A person’s stomach produces acids to help digest food, but if those acids enter the esophagus, one can be in for a real treat: raging heartburn. Gastroesophageal reflux, in some cases, leads to Barrett’s esophagus, a condition where cells from the small intestine start popping up in the lower esophagus, and Barrett’s esophagus can be a precursor to esophageal cancer. The biopsy (above) of the lining of an esophagus has dark blue cells, signaling that this person has Barrett’s.

HIV. Image from Hidden Beauty, courtesy of Schiffer Publishing, Ltd. (www.schifferbooks.com).

The electron micrograph (above) shows what happens in the circulatory system of someone with human immunodeficiency virus (HIV). The blue in the image is a white blood cell, referred to as a CD4 positive T cell, and the cell is sprouting a new HIV particle, the polyp shown here in red and orange.

Gallstones. Image from Hidden Beauty, courtesy of Schiffer Publishing, Ltd. (www.schifferbooks.com).

This pile (above) of what might look like nuts, fossils or even corals is actually of gallstones. Gallstones can form in a person’s gall bladder, a pear-shaped organ positioned under the liver; they vary in shape and size (from something comparable to a grain of salt to a ping pong ball), depending on the specific compounds from bile that harden to form them.

Hepatitis B virus. Image from Hidden Beauty, courtesy of Schiffer Publishing, Ltd. (www.schifferbooks.com).

According to estimates, about 2 billion people in the world have Hepatitis B virus (shown above), or HBV. Those who have contracted the virus, through contact with a carrier’s blood or other bodily fluids, can develop the liver disease, Hepatitis B. When chronic, Hepatitis B is known to cause cirrhosis and liver cancer.

Cirrhosis of the liver.

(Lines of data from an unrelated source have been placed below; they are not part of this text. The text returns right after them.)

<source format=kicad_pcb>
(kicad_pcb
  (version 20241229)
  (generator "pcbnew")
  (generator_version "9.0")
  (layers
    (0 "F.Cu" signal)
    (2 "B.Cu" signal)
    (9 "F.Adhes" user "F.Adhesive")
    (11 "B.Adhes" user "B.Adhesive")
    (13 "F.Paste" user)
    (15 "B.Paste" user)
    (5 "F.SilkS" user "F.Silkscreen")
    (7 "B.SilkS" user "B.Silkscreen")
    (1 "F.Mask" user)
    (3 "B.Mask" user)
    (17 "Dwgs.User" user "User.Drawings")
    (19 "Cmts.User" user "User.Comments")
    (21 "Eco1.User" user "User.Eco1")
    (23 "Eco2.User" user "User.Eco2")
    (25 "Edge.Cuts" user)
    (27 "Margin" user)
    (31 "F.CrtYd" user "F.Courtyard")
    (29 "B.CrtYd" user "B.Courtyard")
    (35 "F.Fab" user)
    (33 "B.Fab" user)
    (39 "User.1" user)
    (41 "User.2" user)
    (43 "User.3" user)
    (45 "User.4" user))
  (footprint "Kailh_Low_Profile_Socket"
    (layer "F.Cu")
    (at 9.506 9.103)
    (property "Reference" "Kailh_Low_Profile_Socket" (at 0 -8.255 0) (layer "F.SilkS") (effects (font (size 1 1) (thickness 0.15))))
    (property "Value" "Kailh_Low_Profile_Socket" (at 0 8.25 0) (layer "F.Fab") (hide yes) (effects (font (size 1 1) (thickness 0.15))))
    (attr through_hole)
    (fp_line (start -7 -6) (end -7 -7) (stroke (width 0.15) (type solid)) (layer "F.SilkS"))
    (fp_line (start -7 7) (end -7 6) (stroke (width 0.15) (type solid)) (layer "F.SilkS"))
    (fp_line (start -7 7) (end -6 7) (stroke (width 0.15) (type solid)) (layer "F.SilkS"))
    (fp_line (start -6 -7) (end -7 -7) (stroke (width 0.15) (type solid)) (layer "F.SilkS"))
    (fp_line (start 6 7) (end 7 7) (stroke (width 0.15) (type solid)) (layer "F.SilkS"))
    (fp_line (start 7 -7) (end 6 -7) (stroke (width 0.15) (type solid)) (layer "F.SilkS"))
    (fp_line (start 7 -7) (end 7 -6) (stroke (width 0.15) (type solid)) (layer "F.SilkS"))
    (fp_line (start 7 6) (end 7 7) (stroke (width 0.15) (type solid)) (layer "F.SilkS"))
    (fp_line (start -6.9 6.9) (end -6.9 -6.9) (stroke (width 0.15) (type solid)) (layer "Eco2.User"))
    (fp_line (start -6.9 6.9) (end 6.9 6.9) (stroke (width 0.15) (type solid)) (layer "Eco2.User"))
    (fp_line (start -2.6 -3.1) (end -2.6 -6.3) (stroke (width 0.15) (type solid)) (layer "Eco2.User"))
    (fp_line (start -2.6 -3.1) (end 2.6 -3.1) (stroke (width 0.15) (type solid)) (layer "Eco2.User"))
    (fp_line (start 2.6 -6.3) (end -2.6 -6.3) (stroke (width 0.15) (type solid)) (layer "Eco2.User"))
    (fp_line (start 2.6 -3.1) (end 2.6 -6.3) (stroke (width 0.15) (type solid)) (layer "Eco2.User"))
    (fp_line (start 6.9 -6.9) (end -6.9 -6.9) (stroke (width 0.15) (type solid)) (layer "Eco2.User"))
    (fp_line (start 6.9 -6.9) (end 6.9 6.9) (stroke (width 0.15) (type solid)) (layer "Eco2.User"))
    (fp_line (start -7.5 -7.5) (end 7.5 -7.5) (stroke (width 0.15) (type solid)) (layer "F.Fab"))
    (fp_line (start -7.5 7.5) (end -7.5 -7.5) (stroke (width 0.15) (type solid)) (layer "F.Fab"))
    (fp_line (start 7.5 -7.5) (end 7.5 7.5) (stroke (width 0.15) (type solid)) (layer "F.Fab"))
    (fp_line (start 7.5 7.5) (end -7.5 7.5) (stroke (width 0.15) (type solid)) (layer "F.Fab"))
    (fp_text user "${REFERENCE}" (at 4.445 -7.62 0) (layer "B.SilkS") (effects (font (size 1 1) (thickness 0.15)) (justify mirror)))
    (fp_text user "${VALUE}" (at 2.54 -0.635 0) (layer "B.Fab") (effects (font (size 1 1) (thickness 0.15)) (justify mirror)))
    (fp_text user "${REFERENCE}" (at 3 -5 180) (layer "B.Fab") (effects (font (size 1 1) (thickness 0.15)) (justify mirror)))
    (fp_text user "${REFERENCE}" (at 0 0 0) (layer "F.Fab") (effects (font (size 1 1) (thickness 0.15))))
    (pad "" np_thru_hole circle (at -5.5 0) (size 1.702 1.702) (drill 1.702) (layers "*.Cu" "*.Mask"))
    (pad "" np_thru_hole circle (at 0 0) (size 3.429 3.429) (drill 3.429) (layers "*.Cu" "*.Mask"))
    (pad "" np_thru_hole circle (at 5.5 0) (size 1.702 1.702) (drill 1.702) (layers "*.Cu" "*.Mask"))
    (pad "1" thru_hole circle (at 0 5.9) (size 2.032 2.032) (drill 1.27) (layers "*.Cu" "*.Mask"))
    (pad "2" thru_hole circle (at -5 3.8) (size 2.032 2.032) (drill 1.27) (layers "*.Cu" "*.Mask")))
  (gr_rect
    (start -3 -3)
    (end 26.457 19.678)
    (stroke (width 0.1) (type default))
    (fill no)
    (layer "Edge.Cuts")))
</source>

Image from Hidden Beauty, courtesy of Schiffer Publishing, Ltd. (www.schifferbooks.com).

When a person develops cirrhosis, typically from drinking alcohol in excess or a Hepatitis B or C infection, his or her liver tissue (shown above, in pink) is choked by fibrous tissue (in blue). The liver, which has a remarkable ability to regenerate when damaged, tries to produce more cells, but the restricting web of fibrous tissues ultimately causes the organ to shrink.

Smoker’s lung. Image from Hidden Beauty, courtesy of Schiffer Publishing, Ltd. (www.schifferbooks.com).

Emphysema (shown above, in a smoker’s lung) is the unfortunate side effect of another unhealthy habit, smoking. With the disease, what happens is that big gaps (seen as white spots in the image) develop in the lung tissue, which disrupt the exchange of oxygen and carbon dioxide and result in labored breathing. The black coloration on this sample is actual carbon that has built up from this person smoking packs and packs of cigarettes over a stretch of many years.